この絵本の話題から外れるのだけれど・・・この名前を持たない死について、考えていることがあるので自分の覚書も兼ねて書いておきたい。夏ぐらいから、ずっとしつこく石原吉郎の『望郷の海』『海を流れる河』、フランクルの『夜と霧』を読んでいる。そこで報告される収容所における徹底的な抑圧は、まず名前を奪われるところから始まる。そこには、個人としての生も死もない。そこから始まる悲惨を読みながら、私は朽木さんの『八月の光』に収録されていた『水の緘黙』の登場人物たちが名前を持たないことについてずっと考えていた。夏に書いたレビューでは、私はそこを「たったひとつのかけがえのない記憶であると同時に、大きな普遍性を持ちながら立ちあがっていくようなのだ」と書いた。でも、どうやら、この物語の登場人物たちが名前を持たないのは、それだけではなく、もっと深い意味があるのではないかと今は思っている。主人公の青年は、あの日に一人の少女を見捨てたという苦しみから、自分の名前も想い出せなくなってしまう。生きながら、名前のない存在になってしまうのだ。それは、この社会からも切り離された存在になってしまうということ。深い孤独の闇にたった一人残されてしまうことなのだ。この『八月の光』の中で生き残った人たちは、それぞれにあの日の記憶に苦しんでいる。それは、あの日の自分が人であって人でないように思えるから。人が人でなくなるとき、死者も生者もその名前を奪われてしまうのだ。

ここまで書いて、以前読んで心のどこかにひっかかったままの『乙女の密告』(赤染晶子)のことを思い出した。あの小説のラストで、乙女たちが「アンネ・フランク」という名前を呼ぶのは、彼女が名前を奪われてしまったことへの糾弾だったんだな、と。そんなことに今頃気づく私はアホですが(汗)あのレビューで、私は現代に生きる彼女たちの幼児性と、アンネ・フランクという存在を結び付けていいのか、というようなことを書いた。でも、それは今になって間違っていたなあと思う。中国との尖閣諸島をめぐっての争いや現大阪市長の言動を見るにつけ、大きく鬱積された不満がいかに幼児性と結びつきやすいかを実感するからだ。
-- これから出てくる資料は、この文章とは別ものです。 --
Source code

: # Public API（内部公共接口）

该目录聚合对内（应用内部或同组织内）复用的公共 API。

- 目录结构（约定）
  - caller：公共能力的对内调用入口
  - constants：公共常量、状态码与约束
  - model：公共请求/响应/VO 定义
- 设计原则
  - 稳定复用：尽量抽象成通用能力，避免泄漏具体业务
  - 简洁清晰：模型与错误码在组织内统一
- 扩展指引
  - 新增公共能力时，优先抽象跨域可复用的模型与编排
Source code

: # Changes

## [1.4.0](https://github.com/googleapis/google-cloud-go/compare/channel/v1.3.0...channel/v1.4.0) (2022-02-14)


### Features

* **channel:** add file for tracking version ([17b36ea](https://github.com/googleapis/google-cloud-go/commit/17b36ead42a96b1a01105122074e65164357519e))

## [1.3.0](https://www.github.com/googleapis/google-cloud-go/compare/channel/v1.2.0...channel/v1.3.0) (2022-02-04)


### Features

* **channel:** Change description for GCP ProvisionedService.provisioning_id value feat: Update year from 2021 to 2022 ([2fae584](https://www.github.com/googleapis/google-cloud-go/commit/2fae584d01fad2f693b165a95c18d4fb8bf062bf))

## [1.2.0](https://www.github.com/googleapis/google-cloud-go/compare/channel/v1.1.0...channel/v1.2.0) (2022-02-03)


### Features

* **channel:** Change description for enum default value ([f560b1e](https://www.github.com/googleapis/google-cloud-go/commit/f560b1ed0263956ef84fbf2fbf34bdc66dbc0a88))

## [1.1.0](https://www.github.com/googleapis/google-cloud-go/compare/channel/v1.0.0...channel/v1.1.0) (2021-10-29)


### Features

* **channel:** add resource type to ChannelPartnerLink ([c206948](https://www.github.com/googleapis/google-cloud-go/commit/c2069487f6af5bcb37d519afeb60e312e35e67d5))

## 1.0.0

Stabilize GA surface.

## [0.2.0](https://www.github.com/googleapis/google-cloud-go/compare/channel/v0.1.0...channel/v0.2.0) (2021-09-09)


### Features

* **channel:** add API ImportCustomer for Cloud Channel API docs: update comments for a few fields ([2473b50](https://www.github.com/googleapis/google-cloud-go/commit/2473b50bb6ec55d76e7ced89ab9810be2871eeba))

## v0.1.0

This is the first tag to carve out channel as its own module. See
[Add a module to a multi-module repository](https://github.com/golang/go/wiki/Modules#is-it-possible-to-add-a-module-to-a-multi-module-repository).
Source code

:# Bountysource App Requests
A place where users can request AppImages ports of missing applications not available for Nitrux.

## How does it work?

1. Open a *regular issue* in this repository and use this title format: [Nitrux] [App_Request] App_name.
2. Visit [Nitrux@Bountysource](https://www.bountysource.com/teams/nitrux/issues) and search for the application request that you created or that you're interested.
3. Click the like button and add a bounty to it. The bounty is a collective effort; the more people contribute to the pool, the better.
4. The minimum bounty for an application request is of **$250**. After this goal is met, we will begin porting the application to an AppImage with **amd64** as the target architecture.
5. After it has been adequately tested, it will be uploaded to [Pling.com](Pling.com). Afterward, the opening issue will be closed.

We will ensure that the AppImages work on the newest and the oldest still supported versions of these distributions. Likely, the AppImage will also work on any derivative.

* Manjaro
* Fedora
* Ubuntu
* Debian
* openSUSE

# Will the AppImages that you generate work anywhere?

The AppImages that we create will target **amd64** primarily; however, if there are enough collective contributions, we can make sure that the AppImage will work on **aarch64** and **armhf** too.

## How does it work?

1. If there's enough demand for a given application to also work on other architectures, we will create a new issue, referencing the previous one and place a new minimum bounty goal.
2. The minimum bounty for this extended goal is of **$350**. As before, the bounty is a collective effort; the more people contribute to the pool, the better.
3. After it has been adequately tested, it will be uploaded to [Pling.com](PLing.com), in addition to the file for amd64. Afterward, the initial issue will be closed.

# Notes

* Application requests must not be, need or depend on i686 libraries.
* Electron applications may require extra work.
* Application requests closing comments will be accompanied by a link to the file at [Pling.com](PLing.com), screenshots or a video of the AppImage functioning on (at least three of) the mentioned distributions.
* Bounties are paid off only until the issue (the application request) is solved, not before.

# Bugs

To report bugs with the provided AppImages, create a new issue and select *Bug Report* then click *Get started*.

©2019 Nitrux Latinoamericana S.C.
ヒロシマも、シベリアも他人事でもなく、遠い歴史上のことでもない。当たり前に、私たちのすぐそばに転がっている、それこそひとりひとりの心の中にも潜んでいることなのだ。この絵本の作者であるアーサー・ビナードさんは、「ピカドン」という言葉に生活者の実感を読みとられた。それは、生身の体で感じた恐怖だ。頭で、机上の理論をこねまわしているだけでは、私たちはかえって自らの幼児性に振り回されてしまうことになるんじゃないか。自らが体で感じること、そこをしっかり踏まえないと、また私たちは怖ろしいところに踏み込んでしまうのではないかと、自分の弱さを振り返るにつけ、そう思う。


・・・・・長い文章になってしまった。重く長い文章に最後までお付き合いいただいた方、ありがとうございました。